We know that in general spherical harmonics of a unit vector $\hat{\mathbf{r}}$ is $Y_l^m(\hat{\mathbf{r}})=Y_l^m(\theta,\phi)$. I am interested to know what happens to this sperical harmonics if the dimension of the problem is changed to two dimension. Is it effectively the same as writing $Y_l^m(\theta,0)$?

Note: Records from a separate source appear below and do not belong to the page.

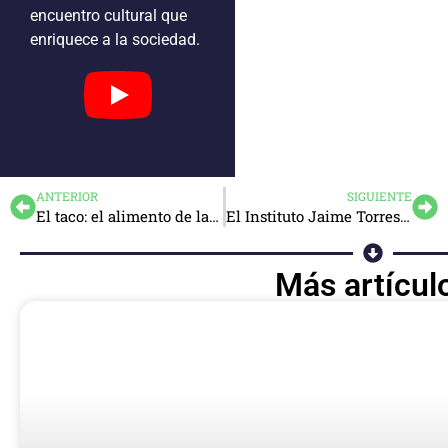
encuentro cultural que
enriquece a la sociedad.
ANTERIOR
SIGUIENTE
El taco: el alimento de la memoria cultural mexicana
El Instituto Jaime Torres Bodet organiza el IV Coloquio Normalista de Investigación y docencia (CONID-26)
Más artícul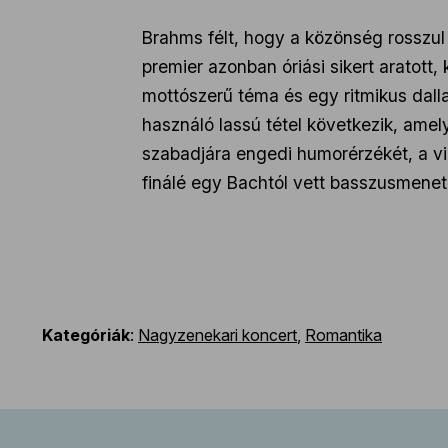
Brahms félt, hogy a közönség rosszul
premier azonban óriási sikert aratott,
mottószerű téma és egy ritmikus dalla
használó lassú tétel következik, ame
szabadjára engedi humorérzékét, a vi
finálé egy Bachtól vett basszusmenet
Kategóriák
:
Nagyzenekari koncert
,
Romantika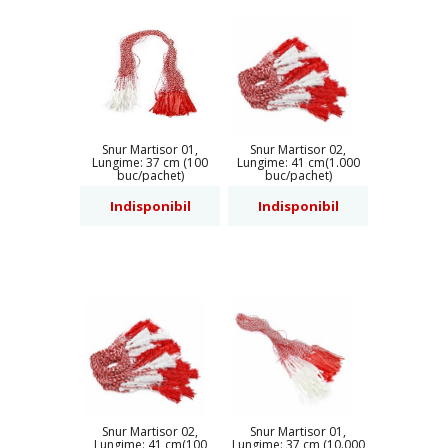
Snur Martisor 01,
Snur Martisor 02,
Lungime: 37 cm (100
Lungime: 41 cm(1.000
buc/pachet)
buc/pachet)
Indisponibil
Indisponibil
Snur Martisor 02,
Snur Martisor 01,
Lungime: 41 cm(100
Lungime: 37 cm (10.000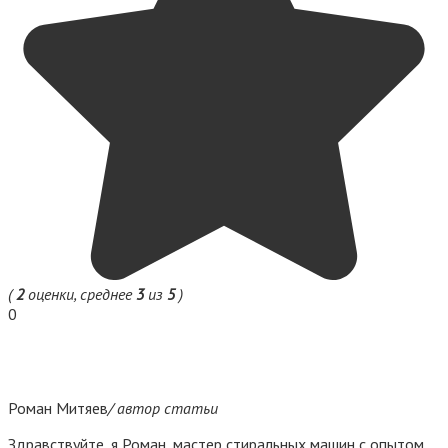
(
2
оценки, среднее
3
из
5
)
0
Роман Митяев
/ автор статьи
Здравствуйте, я Роман, мастер стиральных машин с опытом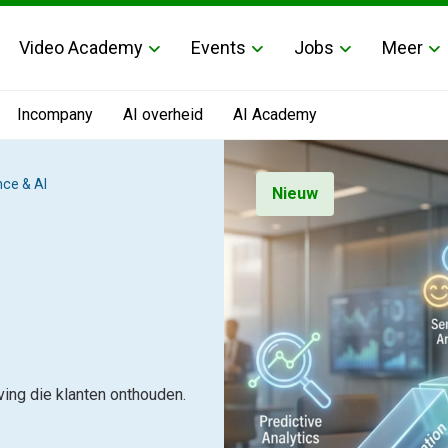
Video Academy
Events
Jobs
Meer
Incompany
AI overheid
AI Academy
ce & AI
Nieuw
ving die klanten onthouden.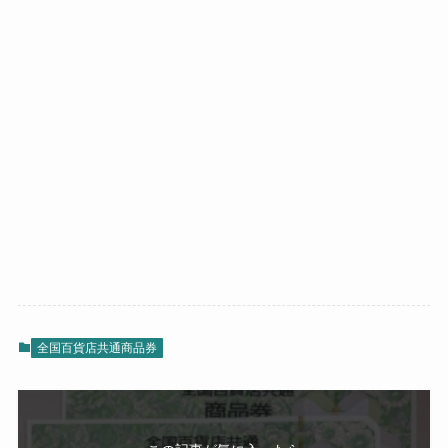
全国百貨店共通商品券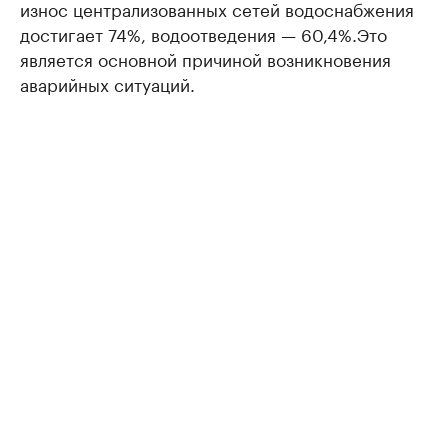
износ централизованных сетей водоснабжения
достигает 74%, водоотведения — 60,4%.Это
является основной причиной возникновения
аварийных ситуаций.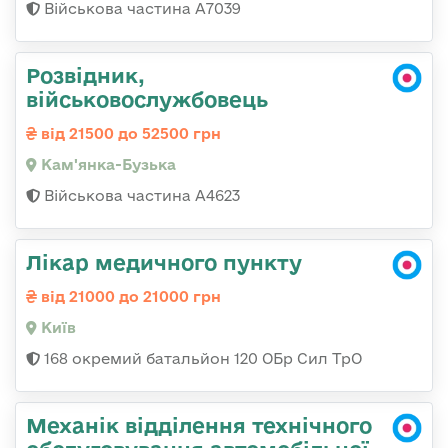
Військова частина А7039
Розвідник,
військовослужбовець
від 21500 до 52500 грн
Кам'янка-Бузька
Військова частина А4623
Лікар медичного пункту
від 21000 до 21000 грн
Київ
168 окремий батальйон 120 ОБр Cил ТрО
Механік відділення технічного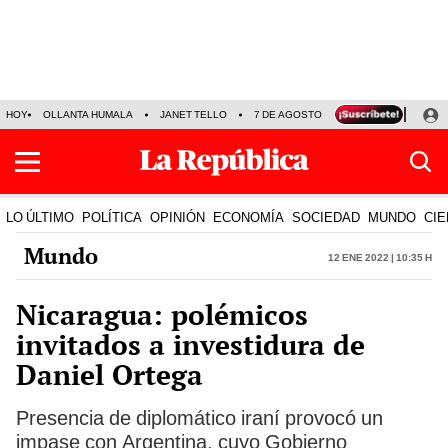
HOY
OLLANTA HUMALA
JANET TELLO
7 DE AGOSTO
TINKA RESULTADOS
LO ÚLTIMO
POLÍTICA
OPINIÓN
ECONOMÍA
SOCIEDAD
MUNDO
CIE
Mundo
12 Ene 2022 | 10:35 h
Nicaragua: polémicos
invitados a investidura de
Daniel Ortega
Presencia de diplomático iraní provocó un
impase con Argentina, cuyo Gobierno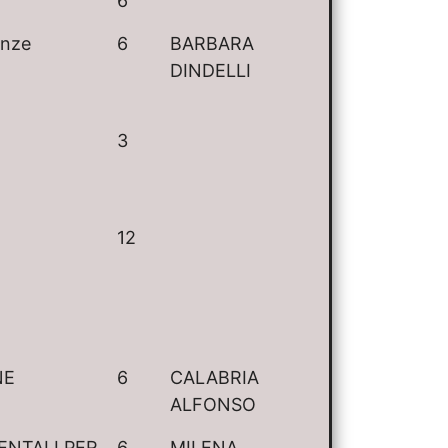
6
enze
6
BARBARA
DINDELLI
3
12
NE
6
CALABRIA
ALFONSO
ENTALI PER
6
MILENA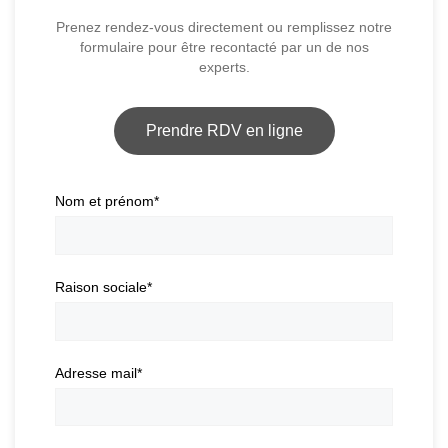
Prenez rendez-vous directement ou remplissez notre
formulaire pour être recontacté par un de nos
experts.
Prendre RDV en ligne
Nom et prénom
*
Raison sociale
*
Adresse mail
*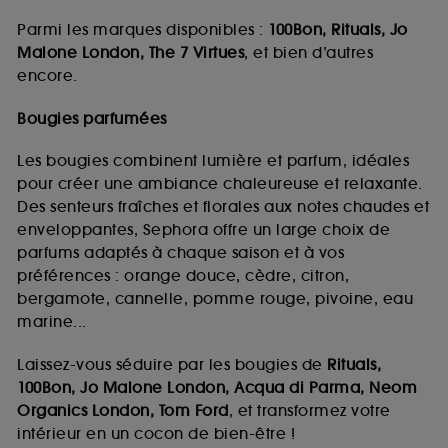
Parmi les marques disponibles :
100Bon, Rituals, Jo
Malone London, The 7 Virtues
, et bien d’autres
encore.
Bougies parfumées
Les bougies combinent lumière et parfum, idéales
pour créer une ambiance chaleureuse et relaxante.
Des senteurs fraîches et florales aux notes chaudes et
enveloppantes, Sephora offre un large choix de
parfums adaptés à chaque saison et à vos
préférences : orange douce, cèdre, citron,
bergamote, cannelle, pomme rouge, pivoine, eau
marine...
Laissez-vous séduire par les bougies de
Rituals,
100Bon, Jo Malone London, Acqua di Parma, Neom
Organics London, Tom Ford
, et transformez votre
intérieur en un cocon de bien-être !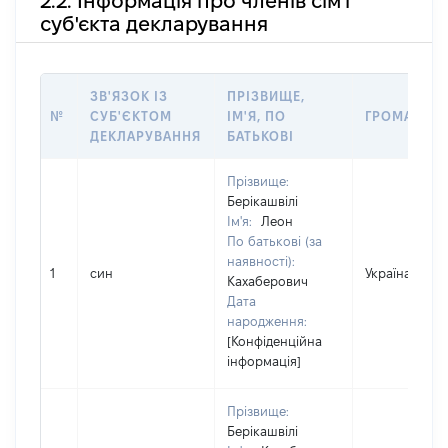
2.2. Інформація про членів сім'ї
суб'єкта декларування
ЗВ'ЯЗОК ІЗ
ПРІЗВИЩЕ,
№
СУБ'ЄКТОМ
ІМ'Я, ПО
ГРОМАДЯН
ДЕКЛАРУВАННЯ
БАТЬКОВІ
Прізвище:
Берікашвілі
Ім'я:
Леон
По батькові (за
наявності):
1
син
Україна
Кахаберович
Дата
народження:
[Конфіденційна
інформація]
Прізвище:
Берікашвілі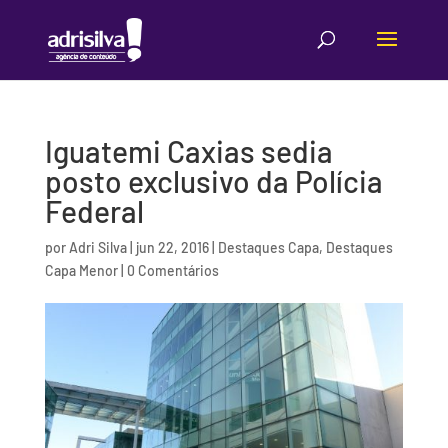
Iguatemi Caxias sedia
posto exclusivo da Polícia
Federal
por
Adri Silva
|
jun 22, 2016
|
Destaques Capa
,
Destaques
Capa Menor
|
0 Comentários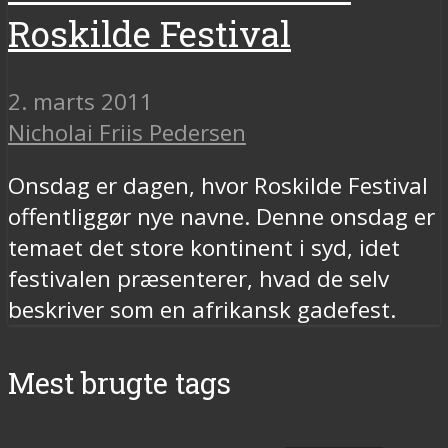
Roskilde Festival
2. marts 2011
Nicholai Friis Pedersen
Onsdag er dagen, hvor Roskilde Festival
offentliggør nye navne. Denne onsdag er
temaet det store kontinent i syd, idet
festivalen præsenterer, hvad de selv
beskriver som en afrikansk gadefest.
Mest brugte tags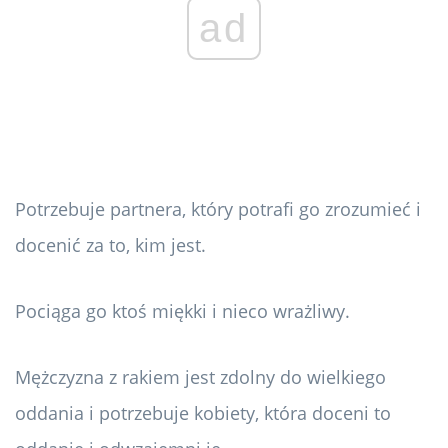
ad
Potrzebuje partnera, który potrafi go zrozumieć i
docenić za to, kim jest.
Pociąga go ktoś miękki i nieco wrażliwy.
Mężczyzna z rakiem jest zdolny do wielkiego
oddania i potrzebuje kobiety, która doceni to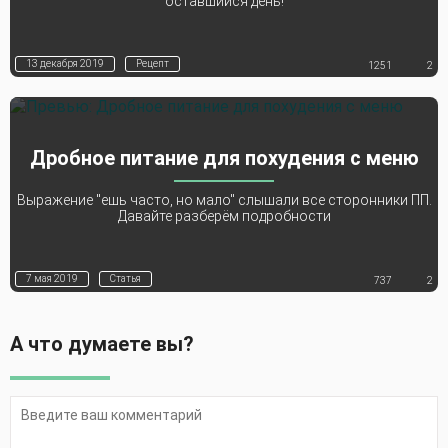
оставшийся день!
13 декабря 2019
Рецепт
1251
2
Дробное питание для похудения с меню
Выражение "ешь часто, но мало" слышали все сторонники ПП.
Давайте разберём подробности
7 мая 2019
Статья
737
2
А что думаете вы?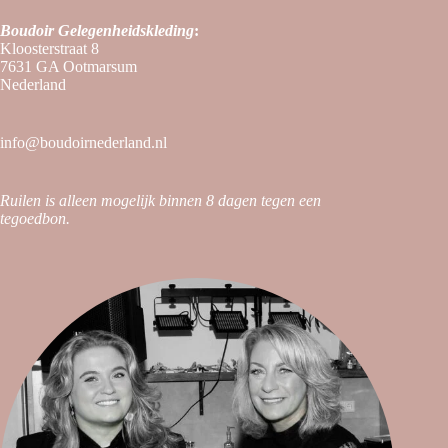
Boudoir
Gelegenheidskleding
:
Kloosterstraat 8
7631 GA Ootmarsum
Nederland
info@boudoirnederland.nl
Ruilen is alleen mogelijk binnen 8 dagen tegen een
tegoedbon.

[Math] spherical harmonics for the two dimensional case
spherical harmonics
Best Answer
For the 1D case (a circle in 2D), it turns out to be the classical Fourier basis. More specifically, the Laplace-Beltrami operator $\Delta_{\mathbb{S}^1}$ has eigenvalues $\lambda_k=-k^2$. Each one has eigenfunctions $w_1(\theta)=\cos(k\theta)$ and $w_2(\theta)=\sin(k\theta)$ (i.e. the classic Fourier basis). These form the "circular harmonics" (see here).
Concerning your question, recall that: $$ Y_\ell^m(\theta,\phi) = \mathcal{N}(\ell,m)\exp(im\theta)\,P^m_\ell[\cos(\phi)] $$ for some normalization $\mathcal{N}$. From this you can see $\phi=0$ won't quite be as you expect.
See Notes on Spherical Harmonics and Linear Representations of Lie Groups from Jean Gallier for more info.
Note that general spherical harmonics are defined on $\mathbb{S}^n$; i.e. in $n+1$-dimensional space. See Pseudodifferential Operators and Spectral Theory by Shubin, at the end of ch. 3 for instance.